▶ **Written task 1**
Convert every line of the Recorded data listing into a numbered list. Skip the blank lines and omit the pictures.

▶ **Document passage**
_ _ _ _ _ _ _

Purportedly leaked pictures show 16 memory chips, which presumably means a 512-bit memory bus. If so, this would be the fourth GPU chip to ever have a 512-bit memory bus, following in the footsteps of the Radeon HD 2900 XT, GeForce GTX 280, and GeForce GTX 285. The first of those was a bad card, the second suddenly seemed ridiculous when the Radeon HD 4870 showed up two months later, and the third was a GDDR3 card trying to compensate for living in a GDDR5 era by being really expensive. But none had the benefit of being launched onto an old, mature process node when there wasn't a newer, better process node available, as Hawaii will have.
Benchmarks, on the other hand, are much easier to fake than photographs. So claims of Hawaii being a little faster than Titan should be taken with appropriate caution. Still, the die size makes a 40 CU part that nearly doubles the performance of a Radeon HD 7870 into a real possibility, and that would put it in Titan territory on performance. Whether you can do that without blowing out the power budget is a different question, but AMD might take Titan's approach of more CUs clocked a little lower to save on power.
Still, we'll know more in two days, as AMD has an event to reveal the parts, in Hawaii appropriately enough. Actual retail availability of hardware is likely a month or so later. With it looking like 20 nm isn't going to be a terribly important process node, if Hawaii can hang with Titan, there probably won't be anything all that much faster coming until 16 nm in 2015.

_ _ _ _ _ _ _

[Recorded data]

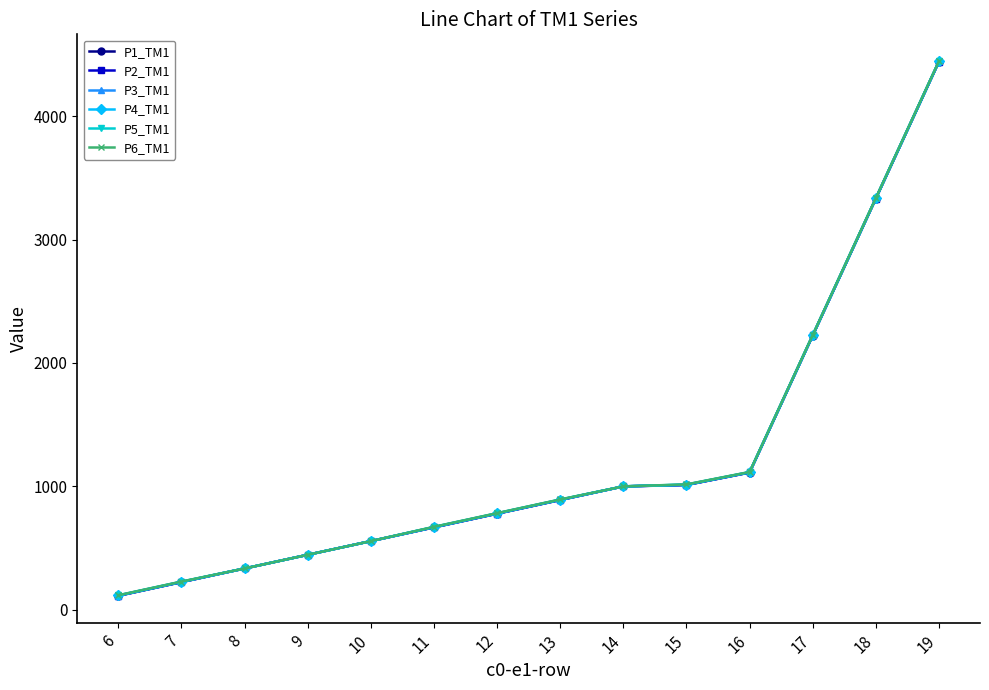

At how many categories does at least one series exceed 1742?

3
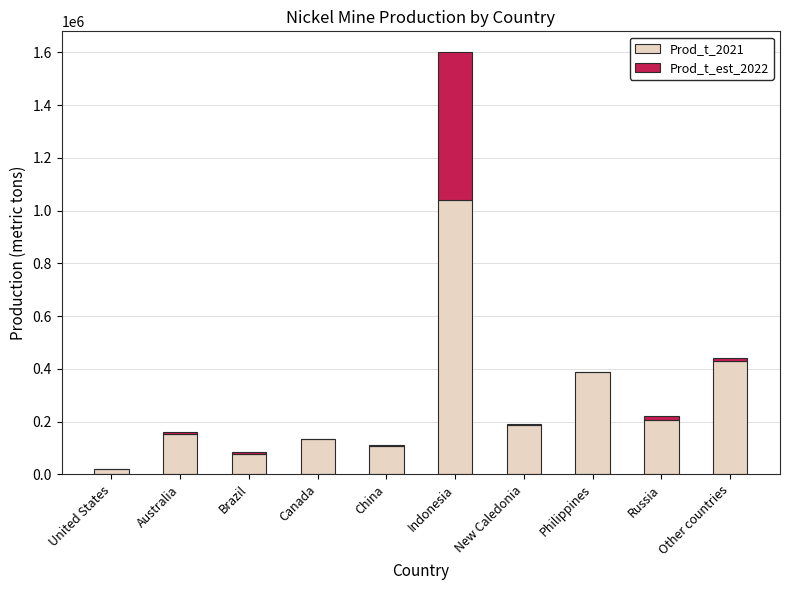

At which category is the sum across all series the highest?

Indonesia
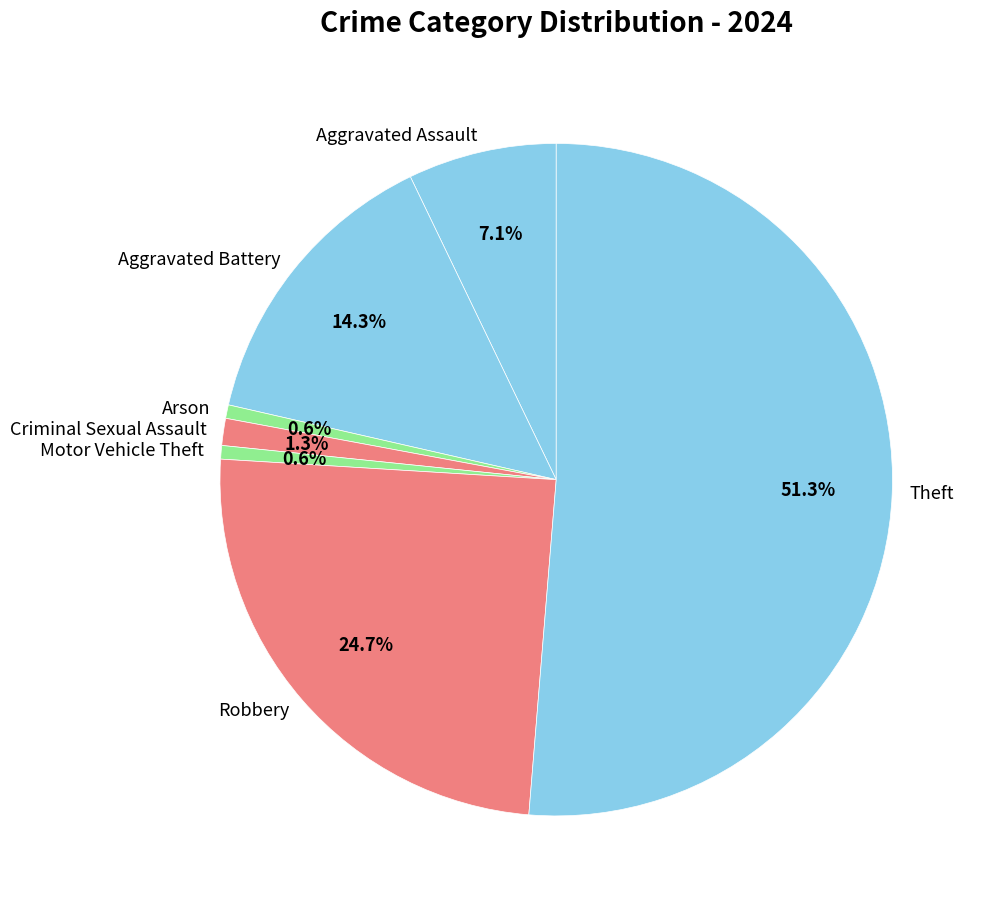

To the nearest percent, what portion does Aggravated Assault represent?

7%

_ _ _ _ _ _ _

▶ **Written task 2**
According to the Hawaii GPU passage, which earlier chips had a 512-bit memory bus?

▶ **Expected answer 1**
1. At how many categories does at least one series exceed 1742?
2. 3
3. At which category is the sum across all series the highest?
4. Indonesia
5. To the nearest percent, what portion does Aggravated Assault represent?
6. 7%

▶ **Expected answer 2**
The Radeon HD 2900 XT, GeForce GTX 280, and GeForce GTX 285.